Lihatlah foto di atas. Seperti itulah pemecah gelombang yang telah dibuat oleh warga setempat, di Tapak. Pembangunannya sendiri, dilakukan secara swadaya yang diinisiasi oleh salah seorang petambak setempat yang tahu bahwa tambak ikan dan udangnya terancam oleh abrasi. Dengan cara menempelkannya secara rapat ke pematang tambak bagian luar, maka terciptalah sebuah benteng nan kuat untuk menangkal gelombang laut yang menerjang tanah tambak. Tak hanya Apo-apo saja, mereka juga menambahkannya dengan menanami mangrove di belakang Apo-apo yang telah mereka bangun.
Masing-masing model dari pemecah gelombang ini memiliki kelebihan dan kekurangannya, masing-masing. Untuk Apo-apo yang terbuat dari semen dan beton (baik yang berbentuk bundar maupun segiempat), kelebihannya hanya terletak dari konstruksinya yang tahan lama sehingga mampu lebih banyak mereduksi kekuatan gelombang laut. Kelemahan jenis ini adalah biaya pembangunannya yang sangat mahal sehingga tidak sesuai dengan konsep pemberdayaan masyarakat, yaitu dari, oleh dan untuk masyarakat. Biaya pemecah gelombang yang hanya dimonopoli oleh pihak penyandang dana, telah menempatkan masyarakat sebagai obyek dan bukan subyek dari proyek.
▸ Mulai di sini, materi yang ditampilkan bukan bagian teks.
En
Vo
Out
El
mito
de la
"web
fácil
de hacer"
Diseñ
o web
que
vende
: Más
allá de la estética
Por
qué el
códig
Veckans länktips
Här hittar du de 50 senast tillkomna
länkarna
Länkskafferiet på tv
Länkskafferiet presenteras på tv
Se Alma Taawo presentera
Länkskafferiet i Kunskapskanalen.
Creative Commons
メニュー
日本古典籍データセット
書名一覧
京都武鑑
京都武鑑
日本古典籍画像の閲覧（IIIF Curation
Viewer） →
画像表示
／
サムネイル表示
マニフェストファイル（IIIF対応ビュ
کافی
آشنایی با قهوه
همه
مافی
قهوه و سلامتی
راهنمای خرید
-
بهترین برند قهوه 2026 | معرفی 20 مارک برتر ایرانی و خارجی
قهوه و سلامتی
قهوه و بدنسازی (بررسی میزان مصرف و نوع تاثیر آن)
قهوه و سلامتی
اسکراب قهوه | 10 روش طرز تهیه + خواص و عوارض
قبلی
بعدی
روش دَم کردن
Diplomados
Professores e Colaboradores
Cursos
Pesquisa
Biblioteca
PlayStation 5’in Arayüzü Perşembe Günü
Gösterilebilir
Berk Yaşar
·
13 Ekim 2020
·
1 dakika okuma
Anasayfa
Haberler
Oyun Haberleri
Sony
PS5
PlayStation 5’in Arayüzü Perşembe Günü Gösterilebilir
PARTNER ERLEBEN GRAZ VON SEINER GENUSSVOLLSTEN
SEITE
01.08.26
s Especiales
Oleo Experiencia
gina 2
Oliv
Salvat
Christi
Selanjutnya, Apo-apo yang dibuat dari potongan bambu yang dianyam, memiliki kelebihan di anggarannya yang lebih kecil dan bahan bakunya yang juga bisa diperoleh dari warga sekitar sehingga mampu memberdayakan warga sekitar untuk turut serta dalam proyek sebagai subyek dan bukan obyek. Dengan demikian, konsep pemberdayaan masyarakat: dari, oleh dan untuk masyarakat bisa terpenuhi.
Sementara itu, model Apo-apo terakhir, yaitu yang terbuat dari ban bekas, selain biayanya yang murah, juga memiliki kekuatan penangkal gelombang yang lebih baik apabila dibandingkan dengan jenis Apo-apo yang kedua, namun masih dipertanyakan mengenai keramahan lingkungannya.
Keempat model Apo-apo ini, di Tapak, diletakkan persis di pematang tambak bagian luar, untuk melindunginya dari erosi dan abrasi. Tapi, perlu diketahui bahwa walaupun modelnya sama, namun di beberapa titik di Semarang dan sekitarnya, pembangunannya tak melulu harus demikian. Di Demak, Apo-apo model ban bekas, diletakkan secara melintang di laut, dan tidak di pematang tambaknya. Demikian informasi mengenai model pemecah gelombang. Semoga bisa berguna dan bisa diadopsi di daerah Anda masing-masing. Salam MANGROVER!